_Task instructions_:
- 1) Transcribe the part of the forum post about calling safenode-manager starting with "In the code" and going on through "node-overview = $(safenode-manager status --details)".
- 2) In the forum post about calling safenode-manager, what drawback does the poster admit the suggested approach would have?
- 3) Resume the forum post about calling safenode-manager from the point where it stops.

_Extracted text_:
== == ==

Without totally rewriting the code, it seems that you could use safenode-manager just once. The node manager output is a great resource that re-implementing seems counter productive.
In the code that I’m still using:
peer_id=$(safenode-manager status --details | grep -A 5 "$dir_name - RUNNING" | grep "Peer ID:" | awk '{print $3}')
Is in the for loop. I’m no bash guru by any means, but couldn’t you do something like:
node-overview = $(safenode-manager status --details)
*in for loop*
peer_id=$(node-overview | grep -A 5 "$dir_name - RUNNING" | grep "Peer ID:" | awk '{print $3}')
[no idea if that code works, but hopefully you get the idea]
That way you’re not hitting the node status 50-60-100 times for the larger node setups? Yes, the status may be a minute or two out of date once it gets to the end nodes, but seems it would be much less overhead and stress on the node manager.

== == ==

[Stored data entries]
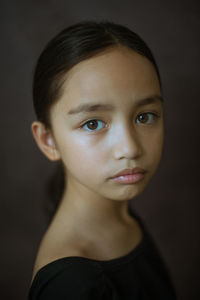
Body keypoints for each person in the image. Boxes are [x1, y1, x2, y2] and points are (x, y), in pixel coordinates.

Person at [28, 20, 177, 299]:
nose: (129, 149)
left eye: (144, 117)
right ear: (48, 140)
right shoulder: (69, 285)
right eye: (93, 123)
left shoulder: (122, 219)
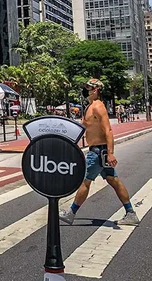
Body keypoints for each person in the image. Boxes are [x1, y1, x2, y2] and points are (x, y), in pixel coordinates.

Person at [59, 79, 139, 226]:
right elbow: (83, 128)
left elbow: (108, 130)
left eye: (89, 88)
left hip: (97, 153)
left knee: (85, 181)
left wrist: (110, 153)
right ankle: (131, 213)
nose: (86, 91)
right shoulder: (90, 107)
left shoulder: (98, 107)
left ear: (96, 90)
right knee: (113, 181)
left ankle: (71, 213)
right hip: (99, 151)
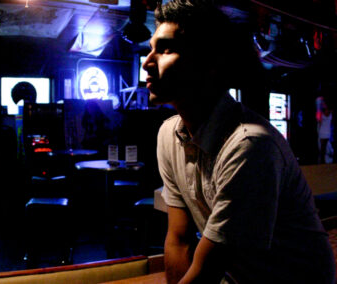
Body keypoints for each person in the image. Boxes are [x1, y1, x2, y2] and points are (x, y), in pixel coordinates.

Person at [142, 0, 336, 283]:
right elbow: (178, 240)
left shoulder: (249, 146)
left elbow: (208, 269)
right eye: (151, 48)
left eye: (165, 49)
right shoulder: (168, 135)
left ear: (208, 64)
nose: (147, 61)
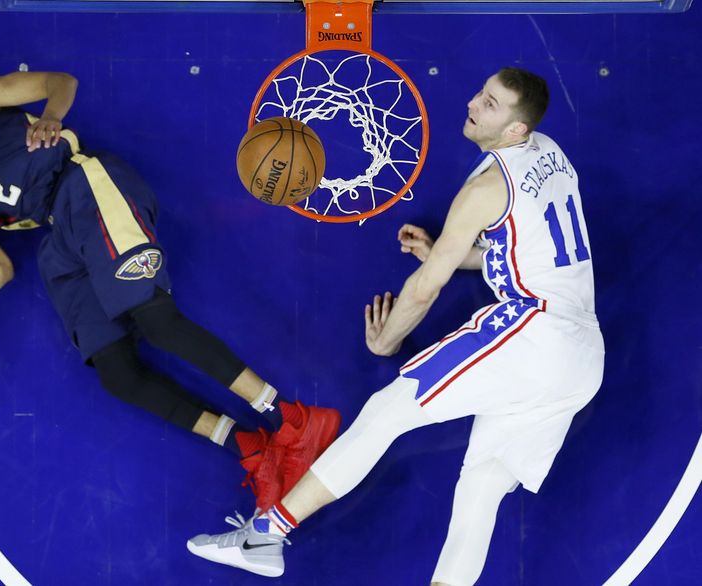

== == ==

_Answers to the tasks_:
- 1)
In the code that I’m still using:
peer_id=$(safenode-manager status --details | grep -A 5 "$dir_name - RUNNING" | grep "Peer ID:" | awk '{print $3}')
Is in the for loop. I’m no bash guru by any means, but couldn’t you do something like:
node-overview = $(safenode-manager status --details)

- 2) The status may be a minute or two out of date by the time the loop reaches the end nodes.

- 3)
nice one @wes new version updated as you recommended only slight change is it outputs the safenode-manager status to file then greps it for the individual details
@chriso see the discrepancy here, between the versions safeup update finds and what safenode --version returns.
I get what’s going on here but doesn’t seem intuitive.
PS C:\Users\kyte7> safeup update
**************************************
* *
* Updating components *
* *
**************************************
Retrieving latest version for safe...
Latest version of safe is 0.90.4-alpha.5
There is no previous installation for the safe component.
No update will be performed.
Retrieving latest version for safenode...
Latest version of safenode is 0.105.6-alpha.4
There is no previous installation for the safenode component.
No update will be performed.
Retrieving latest version for safenode-manager...
Latest version of safenode-manager is 0.7.4-alpha.1
There is no previous installation for the safenode-manager component.
No update will be performed.
PS C:\Users\kyte7> safenode --version
safenode cli 0.105.3
PS C:\Users\kyte7> safe --version
sn_cli 0.90.2
Yeah, the semantic version specification won’t consider those alpha versions to be newer.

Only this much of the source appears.